-- SOURCE PASSAGE follows --

Just to clarify - is that 17.4.4 or 17.3.4?

Don Sullivan
Network Administrator
Technology Services

205-726-2111<tel:+1205-726-2111> | office
dsulli...@samford.edu<mailto:dsulli...@samford.edu>
LinkedIn<http://linkedin.com/in/donaldasullivan>
www.samford.edu<http://www.samford.edu>
800 Lakeshore Drive
Birmingham, AL 
35229<https://maps.google.com/maps?q=800+Lakeshore+Drive,+Birmingham,+AL+35229,+US>

[Samford Samford University Logo]

From: The EDUCAUSE Wireless Issues Community Group Listserv 
<WIRELESS-LAN@LISTSERV.EDUCAUSE.EDU> On Behalf Of Chad Sawyer
Sent: Tuesday, September 7, 2021 09:21
To: WIRELESS-LAN@LISTSERV.EDUCAUSE.EDU
Subject: [EXTERNAL][WIRELESS-LAN] rough start of semester on 9800-80 WLCs

Just sending a heads up in case anyone else hits these.  This was our first 
semester with a full campus since moving everything over to our 9800-80 pairs.

-- SOURCE PASSAGE concluded --
-- GIVEN ENTRIES follows --

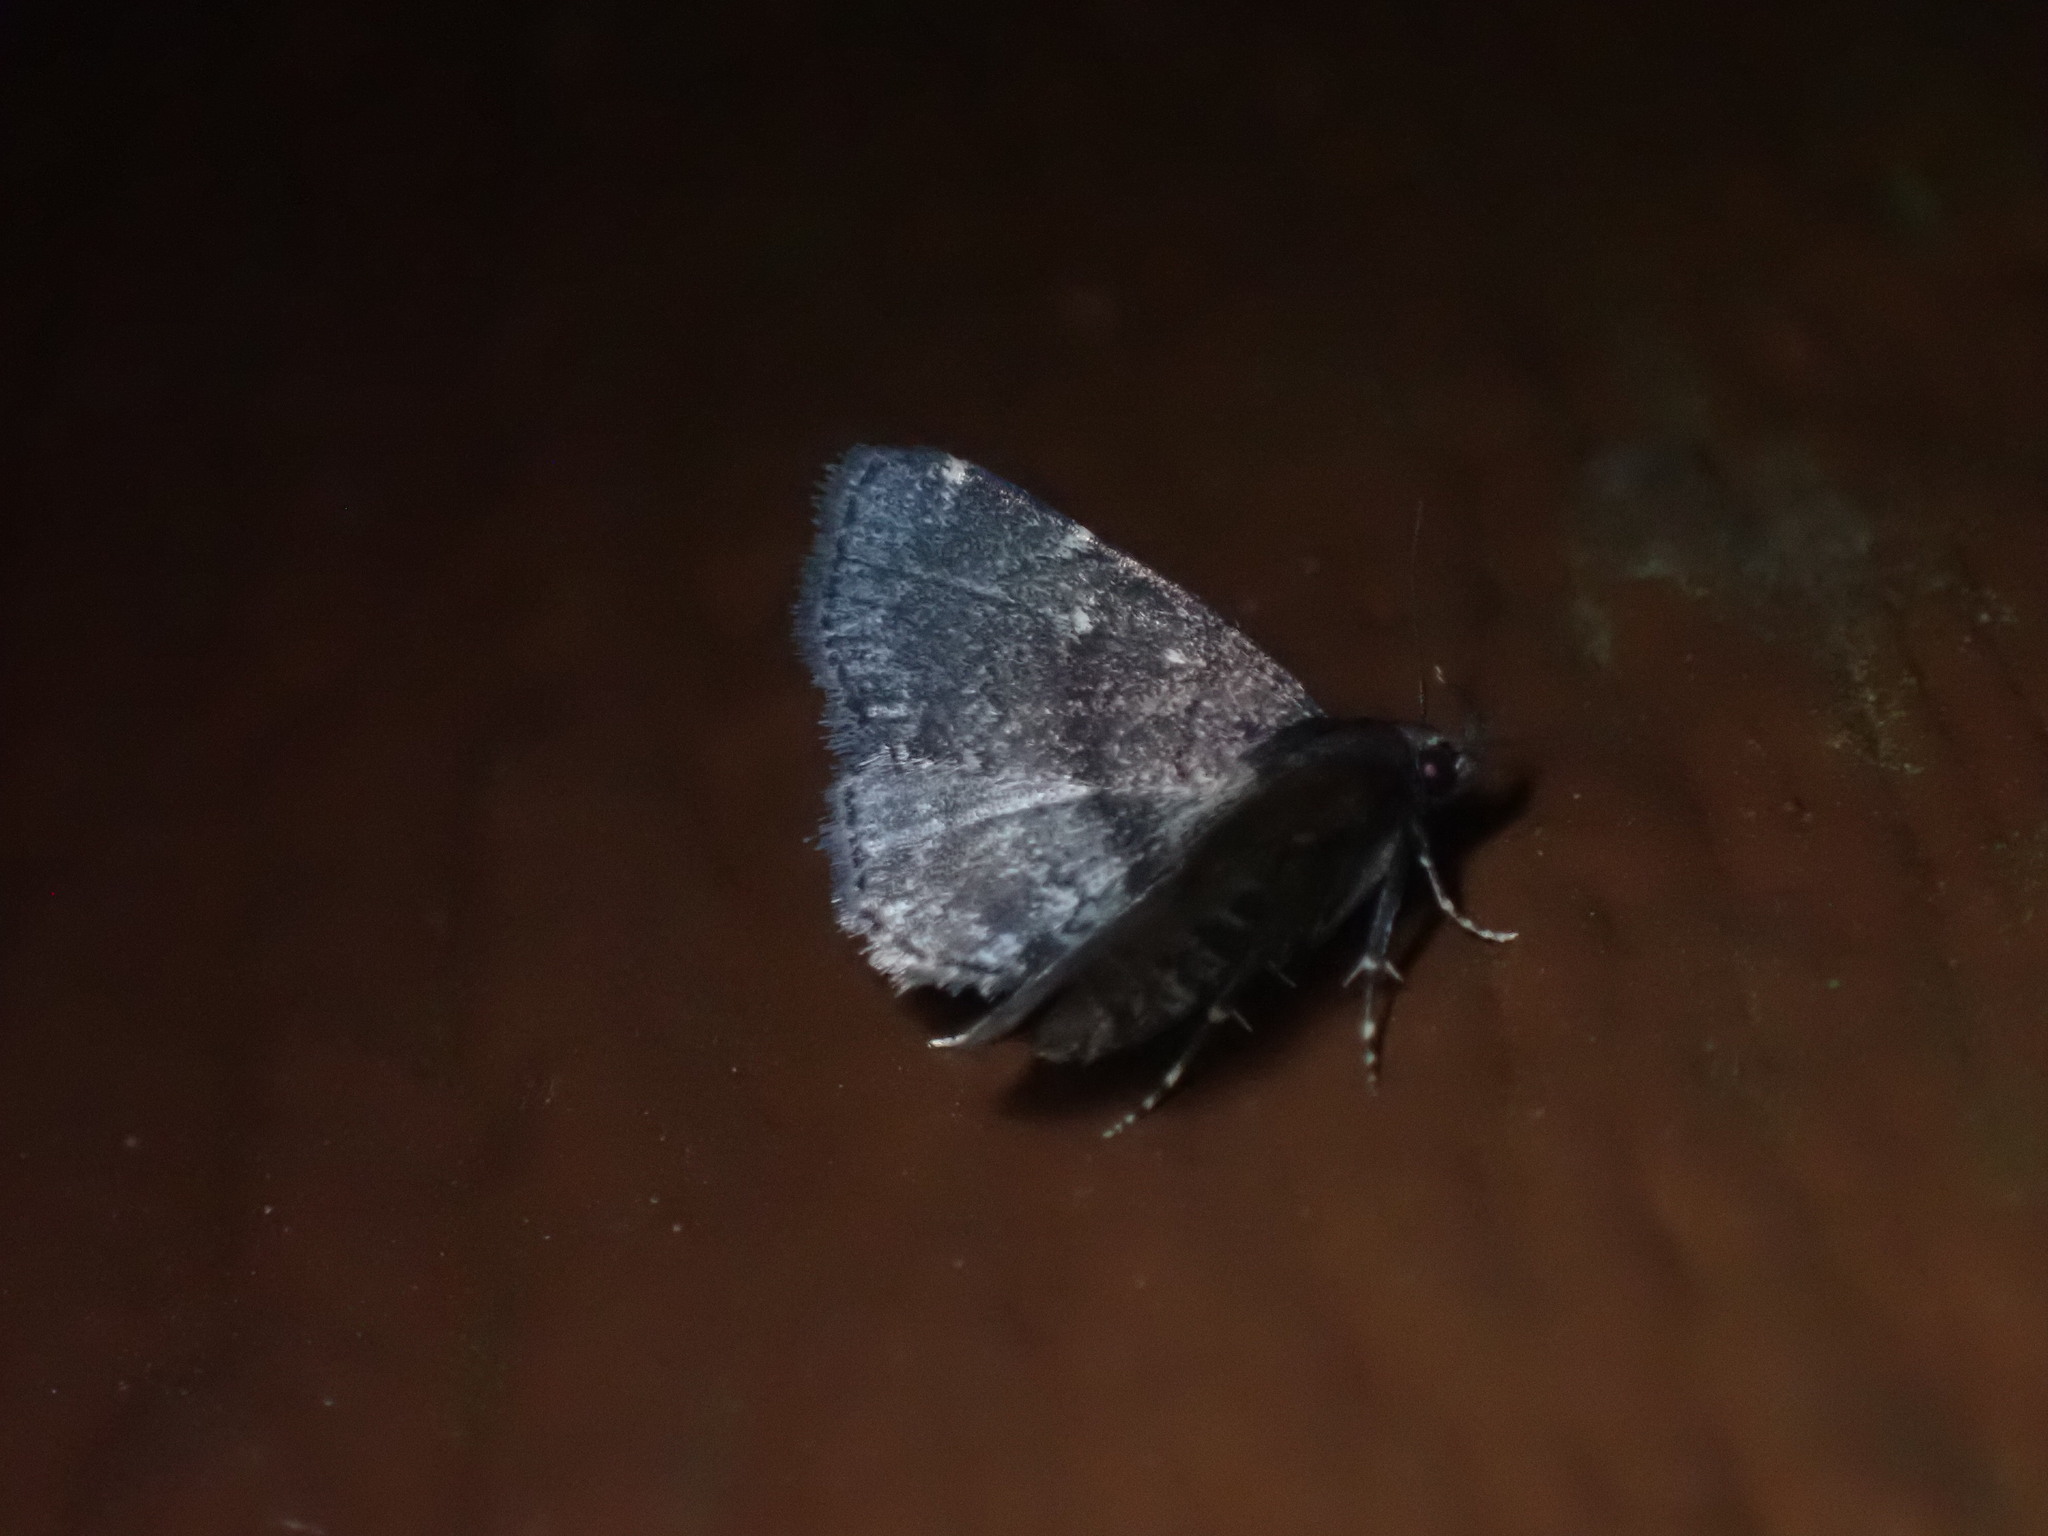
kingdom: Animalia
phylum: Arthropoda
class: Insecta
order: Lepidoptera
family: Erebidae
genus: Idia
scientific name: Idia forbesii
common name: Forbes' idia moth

-- GIVEN ENTRIES concluded --
-- GIVEN ENTRIES follows --

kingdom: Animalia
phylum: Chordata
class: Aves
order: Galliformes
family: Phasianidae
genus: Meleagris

-- GIVEN ENTRIES concluded --

> [USING THE INFORMATION]
1) Answer these questions from the email thread:
(a) What job title does Don Sullivan give in his signature?
(b) On what date was Chad Sawyer's message sent?
(c) What had everything been moved to before this semester, according to Chad Sawyer?
2) Duplicate the email thread between "Just sending a" and "our 9800-80 pairs.", inclusive.

> [ANSWERS TO EACH TASK]
1)
(a) Network Administrator
(b) Tuesday, September 7, 2021
(c) The 9800-80 pairs

2)
Just sending a heads up in case anyone else hits these.  This was our first 
semester with a full campus since moving everything over to our 9800-80 pairs.